Astri dan Resti mabok lagi. Padahal Opo Napo menyetirnya tidak terlalu cepat. Justru terlalu santai. Sayangnya, jalan berkelok dengan rute naik turun membuat dua orang itu tidak mampu menahan goyangan di kepala. Sampai di Manganitu, tepatnya di lapangan depan kantor kecamatan, mereka memuntahkan isi perut di pinggir jalan.
"Yah, muntah si boleh. Tapi jangan di kaki gue juga Tri!" keluh Isnan yang ikut kena muntahan di kaki.
Astri menepuk-nepuk dadanya sendiri sembari terus membuka mulut untuk mengeluarkan biskuit tadi pagi.
Begitu juga Resti yang dibantu Selvi. Dia sama dengan Astri menepuk dadanya sendiri. "Sel, lo usap punggung gue dengan minyak kayu putih," Resti memberikan botol kecil berisi minyak kayu putih pada Selvi.
Setelah membuka sedikit baju Resti, dia mulai membalurkan minyak kayu putih di punggung Resti. Setelah itu memijat tengkuk lehernya dan bagian kepala.

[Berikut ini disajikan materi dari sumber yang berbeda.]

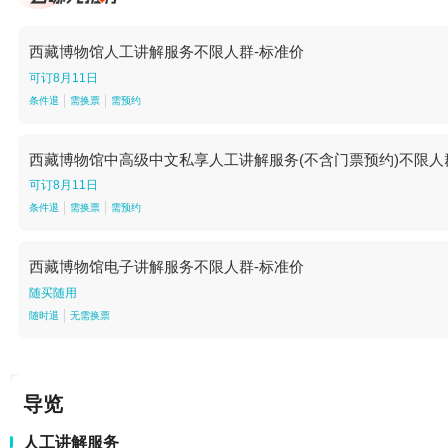
西藏博物馆人工讲解服务不限人群-标准价
可订8月11日
条件退
需换票
需预约
西藏博物馆中高级中文私享人工讲解服务(不含门票预约)不限人群-1
可订8月11日
条件退
需换票
需预约
西藏博物馆电子讲解服务不限人群-标准价
随买随用
随时退
无需换票
导览
人工讲解服务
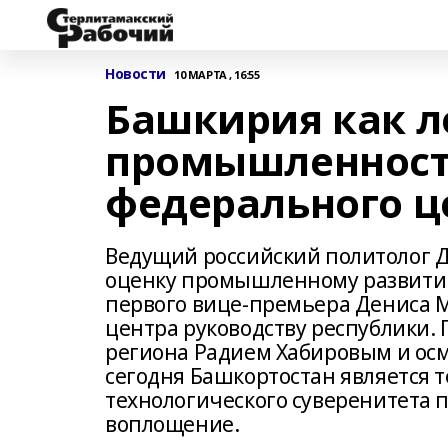
Новости
10 МАРТА , 16:55
Башкирия как 
промышленност
федерального ц
Ведущий российский политолог Д
оценку промышленному развитию
первого вице-премьера Дениса 
центра руководству республики. 
региона Радием Хабировым и ос
сегодня Башкортостан является 
технологического суверенитета
воплощение.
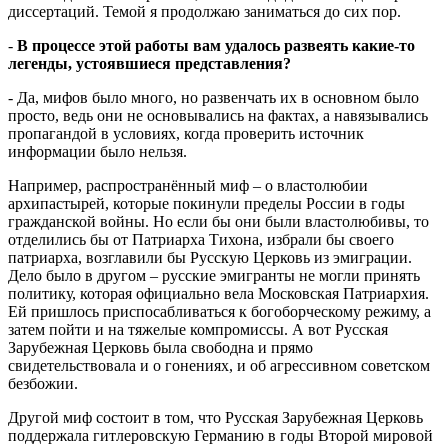
диссертаций. Темой я продолжаю заниматься до сих пор.
-
В процессе этой работы вам удалось развеять какие-то
легенды, устоявшиеся представления?
- Да, мифов было много, но развенчать их в основном было
просто, ведь они не основывались на фактах, а навязывались
пропагандой в условиях, когда проверить источник
информации было нельзя.
Например, распространённый миф – о властолюбии
архипастырей, которые покинули пределы России в годы
гражданской войны. Но если бы они были властолюбивы, то
отделились бы от Патриарха Тихона, избрали бы своего
патриарха, возглавили бы Русскую Церковь из эмиграции.
Дело было в другом – русские эмигранты не могли принять
политику, которая официально вела Московская Патриархия.
Ей пришлось приспосабливаться к богоборческому режиму, а
затем пойти и на тяжелые компромиссы. А вот Русская
Зарубежная Церковь была свободна и прямо
свидетельствовала и о гонениях, и об агрессивном советском
безбожии.
Другой миф состоит в том, что Русская Зарубежная Церковь
поддержала гитлеровскую Германию в годы Второй мировой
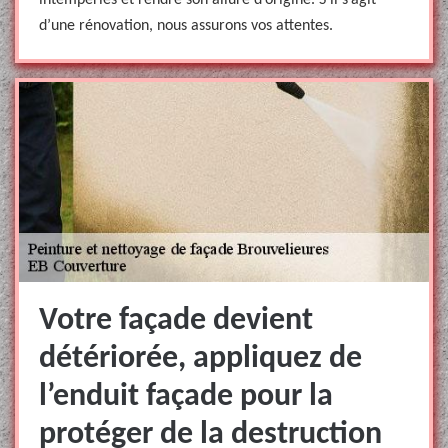
intempéries et rendre son allure d’origine. S’il s’agit
d’une rénovation, nous assurons vos attentes.
Votre façade devient
détériorée, appliquez de
l’enduit façade pour la
protéger de la destruction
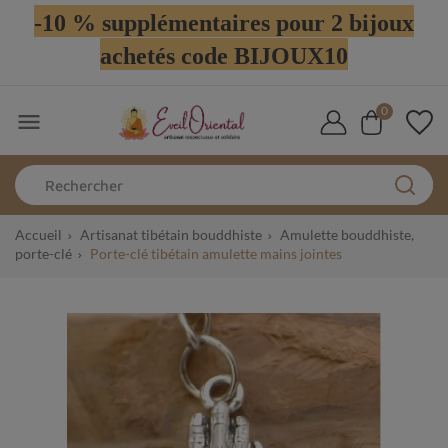
-10 % supplémentaires pour 2 bijoux
achetés code BIJOUX10
0

Accueil
Artisanat tibétain bouddhiste
Amulette bouddhiste,
porte-clé
Porte-clé tibétain amulette mains jointes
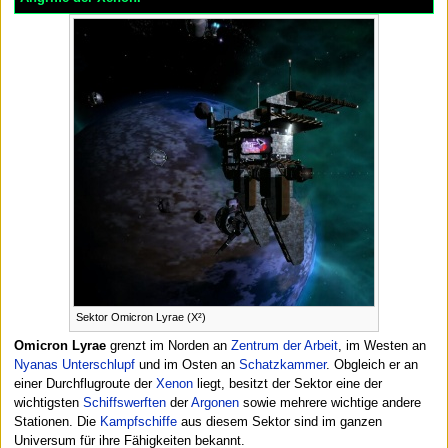
Sektor Omicron Lyrae (X²)
Omicron Lyrae
grenzt im Norden an
Zentrum der Arbeit
, im Westen an
Nyanas Unterschlupf
und im Osten an
Schatzkammer
. Obgleich er an
einer Durchflugroute der
Xenon
liegt, besitzt der Sektor eine der
wichtigsten
Schiffswerften
der
Argonen
sowie mehrere wichtige andere
Stationen. Die
Kampfschiffe
aus diesem Sektor sind im ganzen
Universum für ihre Fähigkeiten bekannt.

Sekali lagi, terdengar suara suara orang muntah dari keduanya. Seolah berlomba di Agustusan, dua orang itu sama-sama berusaha kuat mengeluarkan cairan kental berisi campuran air dan makanan yang sudah hancur dari dalam perut. Bentuknya mirip bubur campur.
Isnan terus menutup hidung karena aroma menyengat dari bau muntahan itu sangat kuat. "Tri, kok busuk baunya. Lo makan apaan?" tanya Isnan yang tidak henti menggoda Astri.

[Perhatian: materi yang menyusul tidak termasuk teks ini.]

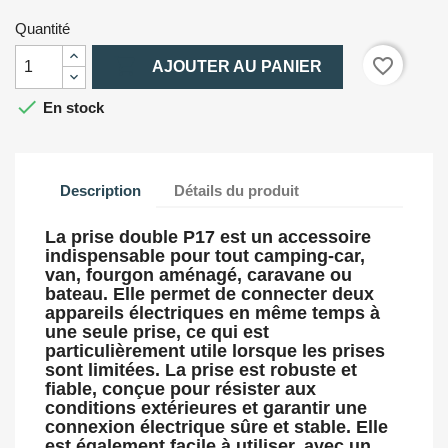
Quantité

favorite_border
AJOUTER AU PANIER

En stock
Description
Détails du produit
La prise double P17 est un accessoire
indispensable pour tout camping-car,
van, fourgon aménagé, caravane ou
bateau. Elle permet de connecter deux
appareils électriques en même temps à
une seule prise, ce qui est
particulièrement utile lorsque les prises
sont limitées. La prise est robuste et
fiable, conçue pour résister aux
conditions extérieures et garantir une
connexion électrique sûre et stable. Elle
est également facile à utiliser, avec un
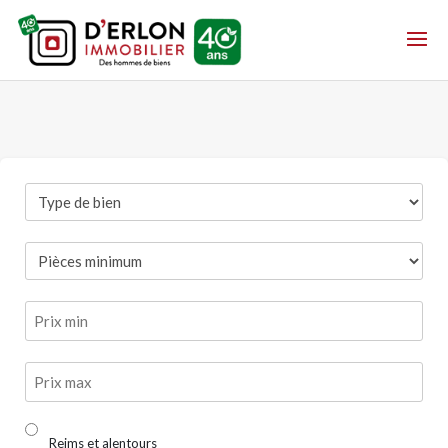
Reims et alentours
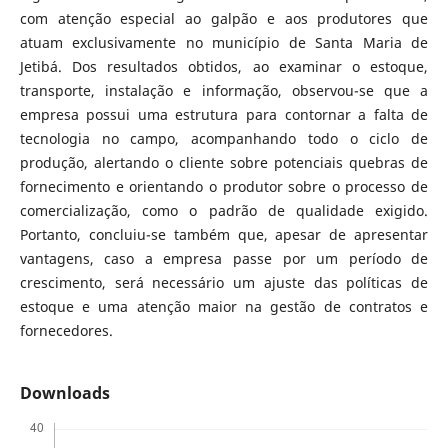
com atenção especial ao galpão e aos produtores que
atuam exclusivamente no município de Santa Maria de
Jetibá. Dos resultados obtidos, ao examinar o estoque,
transporte, instalação e informação, observou-se que a
empresa possui uma estrutura para contornar a falta de
tecnologia no campo, acompanhando todo o ciclo de
produção, alertando o cliente sobre potenciais quebras de
fornecimento e orientando o produtor sobre o processo de
comercialização, como o padrão de qualidade exigido.
Portanto, concluiu-se também que, apesar de apresentar
vantagens, caso a empresa passe por um período de
crescimento, será necessário um ajuste das políticas de
estoque e uma atenção maior na gestão de contratos e
fornecedores.
Downloads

Ersa di atas mobil hanya melihat empat orang yang sibuk dengan muntahan. Dia masih belum respek dengan mereka. "Dasar kampungan!" ujar Ersa sendirian di atas mobil.
Mery yang tidak tahan melihat rekan timnya itu kesakitan langsung turun dari mobil. "Coba kasih berdiri dulu sebentar mereka. Tenangkan dulu, duduk." Kata Mery dan membantu Resti duduk di pagar berukuran pendek di dekat pohon di sisi lapangan.
Setelah itu Astri juga mengikuti Resti. Duduk di sebelahnya.
Mery membuka satu botol minuman dan diberikan ke Resti. "Minum dulu, Rest. Biar gas di dalam perut itu keluar."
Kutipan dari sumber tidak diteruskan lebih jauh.